EXERCISE BRIEF >>
Copy out the listing with each "chart" swapped for "graph", leaving everything else as it stands.

(Chart comprehension listing)
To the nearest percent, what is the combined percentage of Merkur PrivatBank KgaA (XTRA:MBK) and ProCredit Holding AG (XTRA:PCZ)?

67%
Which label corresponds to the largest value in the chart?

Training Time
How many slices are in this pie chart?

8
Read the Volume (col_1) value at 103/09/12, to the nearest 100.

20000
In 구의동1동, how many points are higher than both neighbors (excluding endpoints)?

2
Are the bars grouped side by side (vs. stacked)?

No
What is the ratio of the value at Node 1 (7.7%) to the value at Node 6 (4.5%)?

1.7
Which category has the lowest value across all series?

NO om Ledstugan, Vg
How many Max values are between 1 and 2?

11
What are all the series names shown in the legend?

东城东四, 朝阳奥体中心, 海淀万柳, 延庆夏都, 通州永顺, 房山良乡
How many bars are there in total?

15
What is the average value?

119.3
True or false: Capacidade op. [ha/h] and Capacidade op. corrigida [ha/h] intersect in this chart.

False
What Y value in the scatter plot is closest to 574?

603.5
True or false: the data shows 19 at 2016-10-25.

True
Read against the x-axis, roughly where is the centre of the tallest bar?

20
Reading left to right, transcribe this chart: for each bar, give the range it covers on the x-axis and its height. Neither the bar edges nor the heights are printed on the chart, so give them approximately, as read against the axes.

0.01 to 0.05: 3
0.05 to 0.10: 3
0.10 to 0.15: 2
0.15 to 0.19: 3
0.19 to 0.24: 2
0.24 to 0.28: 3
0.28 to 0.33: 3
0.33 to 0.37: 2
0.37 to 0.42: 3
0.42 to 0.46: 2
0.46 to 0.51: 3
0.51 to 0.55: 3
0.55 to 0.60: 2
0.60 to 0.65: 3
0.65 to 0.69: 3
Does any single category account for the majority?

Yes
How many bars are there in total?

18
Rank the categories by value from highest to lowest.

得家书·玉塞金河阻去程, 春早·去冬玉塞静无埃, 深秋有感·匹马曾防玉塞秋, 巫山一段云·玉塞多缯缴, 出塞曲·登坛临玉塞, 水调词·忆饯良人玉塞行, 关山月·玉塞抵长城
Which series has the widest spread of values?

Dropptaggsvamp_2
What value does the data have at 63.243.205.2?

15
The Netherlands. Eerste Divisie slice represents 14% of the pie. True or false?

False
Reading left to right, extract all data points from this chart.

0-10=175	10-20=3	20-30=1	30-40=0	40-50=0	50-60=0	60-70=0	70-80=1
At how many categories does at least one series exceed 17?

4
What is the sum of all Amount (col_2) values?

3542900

ANSWER TO THIS PROBLEM >>
To the nearest percent, what is the combined percentage of Merkur PrivatBank KgaA (XTRA:MBK) and ProCredit Holding AG (XTRA:PCZ)?

67%
Which label corresponds to the largest value in the graph?

Training Time
How many slices are in this pie graph?

8
Read the Volume (col_1) value at 103/09/12, to the nearest 100.

20000
In 구의동1동, how many points are higher than both neighbors (excluding endpoints)?

2
Are the bars grouped side by side (vs. stacked)?

No
What is the ratio of the value at Node 1 (7.7%) to the value at Node 6 (4.5%)?

1.7
Which category has the lowest value across all series?

NO om Ledstugan, Vg
How many Max values are between 1 and 2?

11
What are all the series names shown in the legend?

东城东四, 朝阳奥体中心, 海淀万柳, 延庆夏都, 通州永顺, 房山良乡
How many bars are there in total?

15
What is the average value?

119.3
True or false: Capacidade op. [ha/h] and Capacidade op. corrigida [ha/h] intersect in this graph.

False
What Y value in the scatter plot is closest to 574?

603.5
True or false: the data shows 19 at 2016-10-25.

True
Read against the x-axis, roughly where is the centre of the tallest bar?

20
Reading left to right, transcribe this graph: for each bar, give the range it covers on the x-axis and its height. Neither the bar edges nor the heights are printed on the graph, so give them approximately, as read against the axes.

0.01 to 0.05: 3
0.05 to 0.10: 3
0.10 to 0.15: 2
0.15 to 0.19: 3
0.19 to 0.24: 2
0.24 to 0.28: 3
0.28 to 0.33: 3
0.33 to 0.37: 2
0.37 to 0.42: 3
0.42 to 0.46: 2
0.46 to 0.51: 3
0.51 to 0.55: 3
0.55 to 0.60: 2
0.60 to 0.65: 3
0.65 to 0.69: 3
Does any single category account for the majority?

Yes
How many bars are there in total?

18
Rank the categories by value from highest to lowest.

得家书·玉塞金河阻去程, 春早·去冬玉塞静无埃, 深秋有感·匹马曾防玉塞秋, 巫山一段云·玉塞多缯缴, 出塞曲·登坛临玉塞, 水调词·忆饯良人玉塞行, 关山月·玉塞抵长城
Which series has the widest spread of values?

Dropptaggsvamp_2
What value does the data have at 63.243.205.2?

15
The Netherlands. Eerste Divisie slice represents 14% of the pie. True or false?

False
Reading left to right, extract all data points from this graph.

0-10=175	10-20=3	20-30=1	30-40=0	40-50=0	50-60=0	60-70=0	70-80=1
At how many categories does at least one series exceed 17?

4
What is the sum of all Amount (col_2) values?

3542900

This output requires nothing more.